Burkina : Présence des cliniques mobiles pour rapprocher les populations des soins

Le Haut-commissaire de la Gnagna Laurent Bado a officiellement lancé, le vendredi 4 mai 2018 à Manni, le Projet d’Amélioration de l’Accessibilité Financière Géographique et Culturelle aux soins de santé des communautaires dans le district sanitaire de Manni dans la région de l’Est du Burkina. Estimé à environ 4 757 000 de FCFA, ce projet vise à mettre à la disposition des villages éloignés de CSPS, des cliniques mobiles communautaires.

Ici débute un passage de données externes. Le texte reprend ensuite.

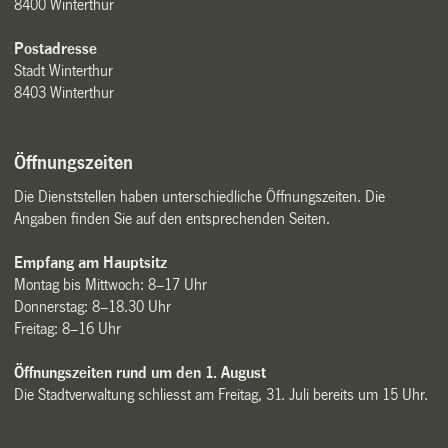
8400 Winterthur
Postadresse
Stadt Winterthur
8403 Winterthur
Öffnungszeiten
Die Dienststellen haben unterschiedliche Öffnungszeiten. Die
Angaben finden Sie auf den entsprechenden Seiten.
Empfang am Hauptsitz
Montag bis Mittwoch: 8–17 Uhr
Donnerstag: 8–18.30 Uhr
Freitag: 8–16 Uhr
Öffnungszeiten rund um den 1. August
Die Stadtverwaltung schliesst am Freitag, 31. Juli bereits um 15 Uhr.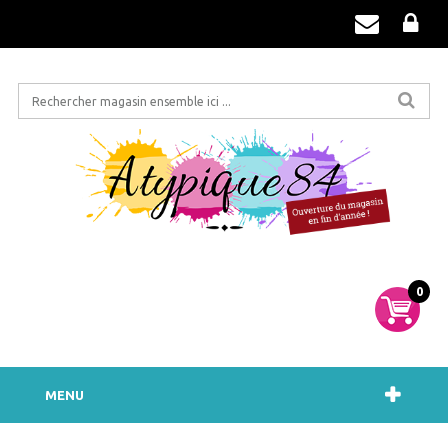
0
MENU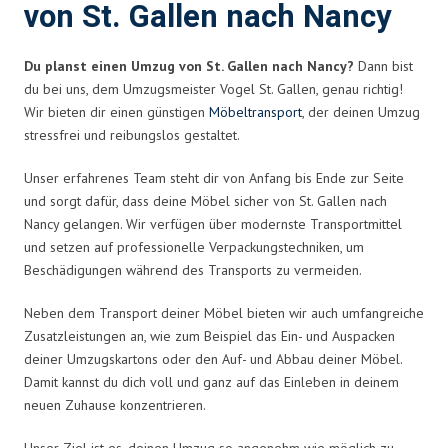
von St. Gallen nach Nancy
Du planst einen Umzug von St. Gallen nach Nancy?
Dann bist
du bei uns, dem Umzugsmeister Vogel St. Gallen, genau richtig!
Wir bieten dir einen günstigen
Möbeltransport
, der deinen Umzug
stressfrei und reibungslos gestaltet.
Unser erfahrenes Team steht dir von Anfang bis Ende zur Seite
und sorgt dafür, dass deine Möbel sicher von St. Gallen nach
Nancy gelangen. Wir verfügen über modernste Transportmittel
und setzen auf professionelle Verpackungstechniken, um
Beschädigungen während des Transports zu vermeiden.
Neben dem Transport deiner Möbel bieten wir auch umfangreiche
Zusatzleistungen an, wie zum Beispiel das Ein- und Auspacken
deiner Umzugskartons oder den Auf- und Abbau deiner Möbel.
Damit kannst du dich voll und ganz auf das Einleben in deinem
neuen Zuhause konzentrieren.
Unser Ziel ist es, deinen Umzug so angenehm wie möglich zu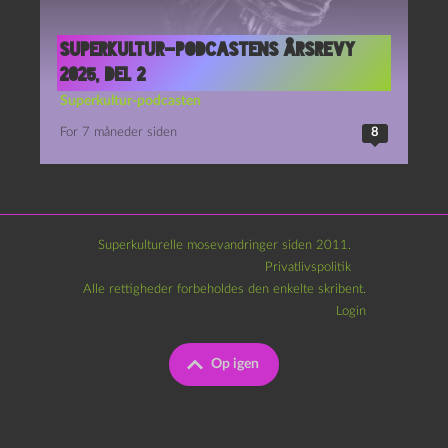
Superkultur-podcastens årsrevy
2025, del 2
Superkultur-podcasten
For 7 måneder siden
8
Superkulturelle mosevandringer siden 2011.
Privatlivspolitik
Alle rettigheder forbeholdes den enkelte skribent.
Login
Op igen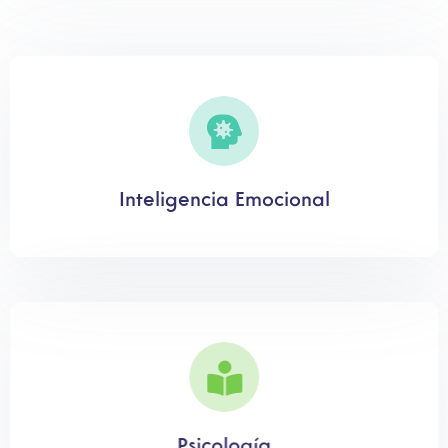
Inteligencia Emocional
Psicología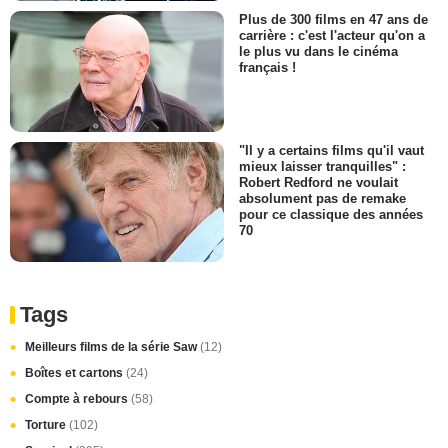
Plus de 300 films en 47 ans de
carrière : c'est l'acteur qu'on a
le plus vu dans le cinéma
français !
"Il y a certains films qu'il vaut
mieux laisser tranquilles" :
Robert Redford ne voulait
absolument pas de remake
pour ce classique des années
70
Tags
Meilleurs films de la série Saw
(12)
Boîtes et cartons
(24)
Compte à rebours
(58)
Torture
(102)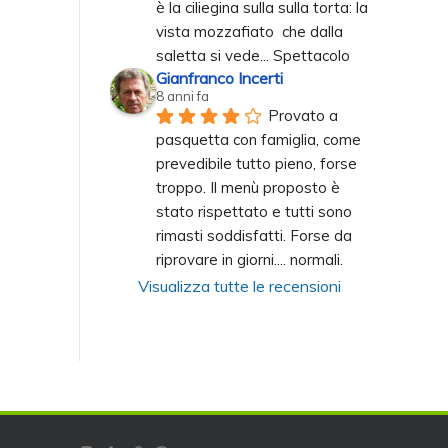
è la ciliegina sulla sulla torta: la 
vista mozzafiato  che dalla 
saletta si vede... Spettacolo
Gianfranco Incerti
8 anni fa
Provato a 
pasquetta con famiglia, come 
prevedibile tutto pieno, forse 
troppo. Il menù proposto è 
stato rispettato e tutti sono 
rimasti soddisfatti. Forse da 
riprovare in giorni.... normali.
Visualizza tutte le recensioni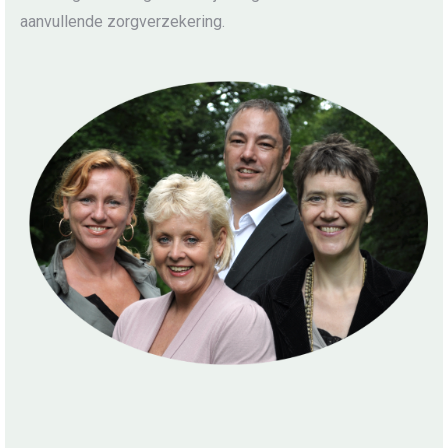
aanvullende zorgverzekering.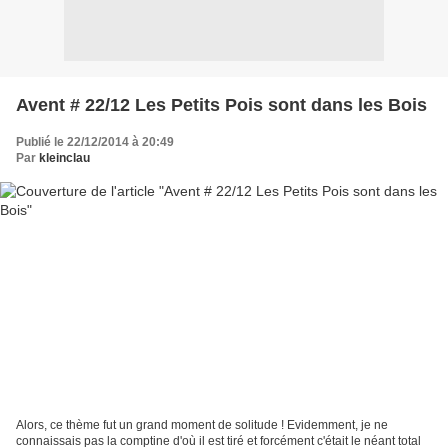
Avent # 22/12 Les Petits Pois sont dans les Bois
Publié le 22/12/2014 à 20:49
Par
kleinclau
Alors, ce thème fut un grand moment de solitude ! Evidemment, je ne
connaissais pas la comptine d'où il est tiré et forcément c'était le néant total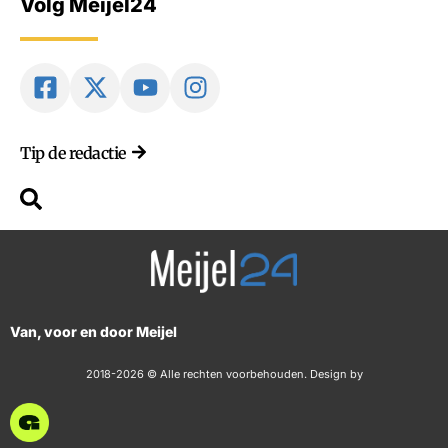
Volg Meijel24
Tip de redactie
Van, voor en door Meijel
2018-2026 © Alle rechten voorbehouden. Design by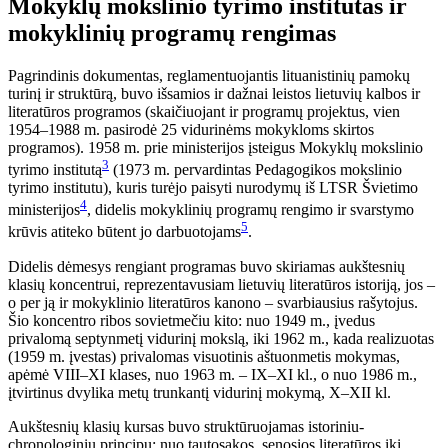
Mokyklų mokslinio tyrimo institutas ir
mokyklinių programų rengimas
Pagrindinis dokumentas, reglamentuojantis lituanistinių pamokų
turinį ir struktūrą, buvo išsamios ir dažnai leistos lietuvių kalbos ir
literatūros programos (skaičiuojant ir programų projektus, vien
1954–1988 m. pasirodė 25 vidurinėms mokykloms skirtos
programos). 1958 m. prie ministerijos įsteigus Mokyklų mokslinio
3
tyrimo institutą
(1973 m. pervardintas Pedagogikos mokslinio
tyrimo institutu), kuris turėjo paisyti nurodymų iš LTSR Švietimo
4
ministerijos
, didelis mokyklinių programų rengimo ir svarstymo
5
krūvis atiteko būtent jo darbuotojams
.
Didelis dėmesys rengiant programas buvo skiriamas aukštesnių
klasių koncentrui, reprezentavusiam lietuvių literatūros istoriją, jos –
o per ją ir mokyklinio literatūros kanono – svarbiausius rašytojus.
Šio koncentro ribos sovietmečiu kito: nuo 1949 m., įvedus
privalomą septynmetį vidurinį mokslą, iki 1962 m., kada realizuotas
(1959 m. įvestas) privalomas visuotinis aštuonmetis mokymas,
apėmė VIII–XI klases, nuo 1963 m. – IX–XI kl., o nuo 1986 m.,
įtvirtinus dvylika metų trunkantį vidurinį mokymą, X–XII kl.
Aukštesnių klasių kursas buvo struktūruojamas istoriniu-
chronologiniu principu: nuo tautosakos, senosios literatūros iki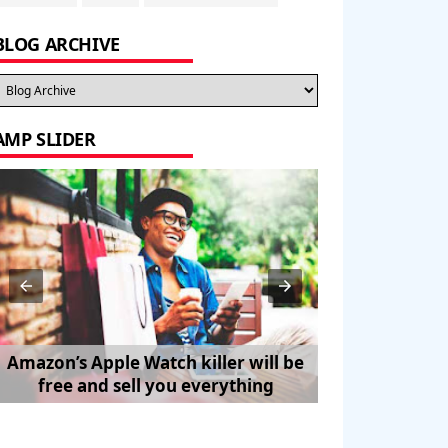
BLOG ARCHIVE
AMP SLIDER
Amazon’s Apple Watch killer will be
How to Trave
free and sell you everything
Pe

La clinique mobile communautaire est un ensemble composé d’un tricycle équipé d’une table d’examen, d’une boîte à pharmacie, d’une trousse de secours et de deux chaises. Elle sert à des consultations médicales, mais aussi à l’évacuation des malades vers les centres de soins.

Pour le pilotage et la maintenance de ces cliniques communautaires mobiles, les agents de santé à base communautaire (ASBC) des localités de mise en œuvre du projet PAAFGC KIBA LAFIA, ont bénéficié d’une formation. Ils bénéficieront également d’une formation complémentaire en LTP+.

Le présent projet entend intégrer des activités dans les domaines d’accès aux soins de santé de base, de la nutrition communautaire, de l’hygiène et de l’assainissement et de la protection de l’enfant afin d’apporter un changement positif pour le bien-être des mères et des enfants.

Il a été rendu possible grâce à la collaboration entre OCADES de Fada et son partenaire technique et financier Christian Children’s Fund of Canada (CCFC).
Pour Hamtandi Lankoandé, coordonnateur de programme OCADES/ FADA, «  les actions sont axées sur le soutien des enfants défavorisés, de leurs familles et de leurs communautés afin de créer un monde meilleur pour tous ».

Il faut rappeler que l’idée des cliniques mobiles communautaires au service des populations des localités éloignées des centres de santé, est née d’une étude réalisée en novembre 2017. Cette étude a démontré que des sensibilisations, les populations et particulièrement les femmes et les enfants ont du mal à fréquenter les centres de santé en cas de besoin.

Cette situation est due au fait qu’elles ne disposent pas de moyens pour évacuer les patients du village vers la formation sanitaire. Cette situation entraîne des désagréments tels que des décès ou les accouchements à domicile.
Selon le Dr Ibrahim BALIMA au District Sanitaire de Manni, 28 femmes auraient accouché à domicile dans le village de Ganta en 2017. Au cours des cinq premiers mois de l’année 2018, on compte déjà 15 accouchements à domicile.

Hama Yara, agent de santé communautaire, à Thiouré a déclaré que « la mise en œuvre de la clinique mobile communautaire à Thiouré contribuera énormément à l’amélioration de l’état de santé des populations. Les accouchements à domicile seront réduits considérablement et même certains décès pourront être évités  ».
Le chargé de programme santé et nutrition du CCFC, Dr Saidou Yonaba a expliqué aux différents acteurs les contours du projet et a invité l’ensemble des acteurs impliqués à accompagner l’initiative.

Le Haut-commissaire de la Gnagna Laurent BADO, a quant à lui demandé aux responsables du District sanitaire de Manni et aux agents de santé, des résultats probants d’ici la fin du projet qui s’étend sur 20 mois.